## The problem
Beginning with the first entry, print all the records exactly.

## Records for the task
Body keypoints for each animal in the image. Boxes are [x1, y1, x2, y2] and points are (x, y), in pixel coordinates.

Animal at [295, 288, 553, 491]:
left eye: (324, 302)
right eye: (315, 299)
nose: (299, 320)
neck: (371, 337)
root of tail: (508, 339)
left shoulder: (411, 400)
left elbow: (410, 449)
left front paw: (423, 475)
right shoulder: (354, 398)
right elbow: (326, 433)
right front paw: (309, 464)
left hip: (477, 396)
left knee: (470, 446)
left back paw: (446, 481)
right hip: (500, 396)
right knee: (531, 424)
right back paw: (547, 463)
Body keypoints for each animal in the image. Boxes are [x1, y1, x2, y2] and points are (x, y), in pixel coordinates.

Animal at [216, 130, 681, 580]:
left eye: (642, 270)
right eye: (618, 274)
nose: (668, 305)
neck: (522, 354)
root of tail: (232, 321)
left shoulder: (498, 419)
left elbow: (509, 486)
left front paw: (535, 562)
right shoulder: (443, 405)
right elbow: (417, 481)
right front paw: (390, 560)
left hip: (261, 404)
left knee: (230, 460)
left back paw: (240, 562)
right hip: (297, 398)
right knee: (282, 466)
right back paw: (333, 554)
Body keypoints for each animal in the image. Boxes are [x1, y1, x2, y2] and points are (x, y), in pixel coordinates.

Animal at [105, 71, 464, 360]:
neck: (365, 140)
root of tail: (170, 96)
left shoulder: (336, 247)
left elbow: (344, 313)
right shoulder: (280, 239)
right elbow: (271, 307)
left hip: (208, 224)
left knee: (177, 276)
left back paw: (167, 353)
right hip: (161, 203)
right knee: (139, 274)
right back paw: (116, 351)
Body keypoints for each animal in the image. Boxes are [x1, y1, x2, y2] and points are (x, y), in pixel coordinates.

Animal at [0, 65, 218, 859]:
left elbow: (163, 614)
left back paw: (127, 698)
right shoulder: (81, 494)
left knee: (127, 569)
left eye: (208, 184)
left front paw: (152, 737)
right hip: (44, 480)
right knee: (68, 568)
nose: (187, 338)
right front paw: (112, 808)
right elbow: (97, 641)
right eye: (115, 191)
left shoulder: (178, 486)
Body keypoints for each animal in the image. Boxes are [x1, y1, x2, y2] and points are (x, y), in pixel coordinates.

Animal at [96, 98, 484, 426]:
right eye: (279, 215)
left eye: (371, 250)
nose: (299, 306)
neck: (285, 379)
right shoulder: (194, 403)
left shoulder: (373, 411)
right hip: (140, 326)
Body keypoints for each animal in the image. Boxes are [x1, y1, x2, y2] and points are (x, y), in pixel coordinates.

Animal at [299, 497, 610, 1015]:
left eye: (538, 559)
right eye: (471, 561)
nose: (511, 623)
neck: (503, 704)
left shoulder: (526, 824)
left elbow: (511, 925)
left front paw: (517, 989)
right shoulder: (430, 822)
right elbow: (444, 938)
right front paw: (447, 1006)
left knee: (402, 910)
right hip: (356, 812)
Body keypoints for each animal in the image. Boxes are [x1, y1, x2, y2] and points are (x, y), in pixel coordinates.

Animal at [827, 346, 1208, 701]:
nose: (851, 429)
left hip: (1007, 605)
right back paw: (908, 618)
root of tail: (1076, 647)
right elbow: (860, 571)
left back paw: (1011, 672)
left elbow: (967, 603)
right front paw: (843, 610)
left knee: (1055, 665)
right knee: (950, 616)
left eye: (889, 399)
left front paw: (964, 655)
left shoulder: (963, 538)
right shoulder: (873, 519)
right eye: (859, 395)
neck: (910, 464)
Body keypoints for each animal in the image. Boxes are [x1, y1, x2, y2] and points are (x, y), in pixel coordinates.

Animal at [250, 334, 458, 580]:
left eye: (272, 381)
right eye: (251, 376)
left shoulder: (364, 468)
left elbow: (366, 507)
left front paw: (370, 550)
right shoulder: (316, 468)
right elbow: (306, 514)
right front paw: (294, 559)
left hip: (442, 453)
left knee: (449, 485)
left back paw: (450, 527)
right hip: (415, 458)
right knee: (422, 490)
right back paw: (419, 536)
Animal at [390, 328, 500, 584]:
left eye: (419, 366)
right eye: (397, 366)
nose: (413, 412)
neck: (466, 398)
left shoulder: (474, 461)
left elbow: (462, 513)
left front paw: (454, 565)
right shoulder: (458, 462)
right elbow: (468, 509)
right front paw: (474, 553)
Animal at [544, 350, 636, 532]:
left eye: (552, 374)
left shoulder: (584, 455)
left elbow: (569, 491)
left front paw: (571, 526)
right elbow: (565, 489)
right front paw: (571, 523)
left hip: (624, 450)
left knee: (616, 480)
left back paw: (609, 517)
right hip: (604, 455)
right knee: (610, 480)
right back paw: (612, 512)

## Solved problem
Body keypoints for each animal in the image. Boxes are [x1, y1, x2, y2] and points are (x, y), in pixel coordinates.

Animal at [295, 288, 553, 491]:
left eye: (324, 302)
right eye: (315, 299)
nose: (299, 320)
neck: (371, 337)
root of tail: (508, 339)
left shoulder: (411, 400)
left elbow: (410, 449)
left front paw: (423, 475)
right shoulder: (354, 398)
right elbow: (326, 433)
right front paw: (309, 464)
left hip: (477, 396)
left knee: (470, 446)
left back paw: (446, 481)
right hip: (500, 396)
right knee: (531, 424)
right back paw: (547, 463)
Body keypoints for each animal in the image. Boxes are [x1, y1, x2, y2] and points are (x, y), in pixel coordinates.

Animal at [216, 130, 681, 580]:
left eye: (642, 270)
right eye: (618, 274)
nose: (668, 305)
neck: (522, 354)
root of tail: (232, 321)
left shoulder: (498, 419)
left elbow: (509, 486)
left front paw: (535, 562)
right shoulder: (443, 405)
right elbow: (417, 481)
right front paw: (390, 560)
left hip: (261, 404)
left knee: (230, 460)
left back paw: (240, 562)
right hip: (297, 398)
right knee: (282, 466)
right back paw: (333, 554)
Body keypoints for each animal in the image. Boxes are [x1, y1, x2, y2] and points are (x, y), in pixel coordinates.

Animal at [105, 71, 464, 360]:
neck: (365, 140)
root of tail: (170, 96)
left shoulder: (336, 247)
left elbow: (344, 313)
right shoulder: (280, 239)
right elbow: (271, 307)
left hip: (208, 224)
left knee: (177, 276)
left back paw: (167, 353)
right hip: (161, 203)
right knee: (139, 274)
right back paw: (116, 351)
Body keypoints for each animal in the image. Boxes are [x1, y1, x2, y2] and points are (x, y), in pixel coordinates.

Animal at [0, 65, 218, 859]:
left elbow: (163, 614)
left back paw: (127, 698)
right shoulder: (81, 494)
left knee: (127, 569)
left eye: (208, 184)
left front paw: (152, 737)
right hip: (44, 480)
right knee: (68, 568)
nose: (187, 338)
right front paw: (112, 808)
right elbow: (97, 641)
right eye: (115, 191)
left shoulder: (178, 486)
Body keypoints for each animal in the image. Boxes are [x1, y1, x2, y2] and points are (x, y), in pixel coordinates.

Animal at [96, 98, 484, 426]:
right eye: (279, 215)
left eye: (371, 250)
nose: (299, 306)
neck: (285, 379)
right shoulder: (194, 403)
left shoulder: (373, 411)
right hip: (140, 326)
Body keypoints for each animal in the image. Boxes are [x1, y1, x2, y2] and points are (x, y), in pixel coordinates.

Animal at [299, 497, 610, 1015]:
left eye: (538, 559)
right eye: (471, 561)
nose: (511, 623)
neck: (503, 704)
left shoulder: (526, 824)
left elbow: (511, 925)
left front paw: (517, 989)
right shoulder: (430, 822)
right elbow: (444, 938)
right front paw: (447, 1006)
left knee: (402, 910)
right hip: (356, 812)
Body keypoints for each animal in the image. Boxes are [x1, y1, x2, y2] and points are (x, y), in pixel coordinates.

Animal at [827, 346, 1208, 701]:
nose: (851, 429)
left hip: (1007, 605)
right back paw: (908, 618)
root of tail: (1076, 647)
right elbow: (860, 571)
left back paw: (1011, 672)
left elbow: (967, 603)
right front paw: (843, 610)
left knee: (1055, 665)
right knee: (950, 616)
left eye: (889, 399)
left front paw: (964, 655)
left shoulder: (963, 538)
right shoulder: (873, 519)
right eye: (859, 395)
neck: (910, 464)
Body keypoints for each animal in the image. Boxes are [x1, y1, x2, y2] and points are (x, y), in pixel coordinates.

Animal at [250, 334, 458, 580]:
left eye: (272, 381)
right eye: (251, 376)
left shoulder: (364, 468)
left elbow: (366, 507)
left front paw: (370, 550)
right shoulder: (316, 468)
right elbow: (306, 514)
right front paw: (294, 559)
left hip: (442, 453)
left knee: (449, 485)
left back paw: (450, 527)
right hip: (415, 458)
right knee: (422, 490)
right back paw: (419, 536)
Animal at [390, 328, 500, 584]:
left eye: (419, 366)
right eye: (397, 366)
nose: (413, 412)
neck: (466, 398)
left shoulder: (474, 461)
left elbow: (462, 513)
left front paw: (454, 565)
right shoulder: (458, 462)
right elbow: (468, 509)
right front paw: (474, 553)
Animal at [544, 350, 636, 532]:
left eye: (552, 374)
left shoulder: (584, 455)
left elbow: (569, 491)
left front paw: (571, 526)
right elbow: (565, 489)
right front paw: (571, 523)
left hip: (624, 450)
left knee: (616, 480)
left back paw: (609, 517)
right hip: (604, 455)
right knee: (610, 480)
right back paw: (612, 512)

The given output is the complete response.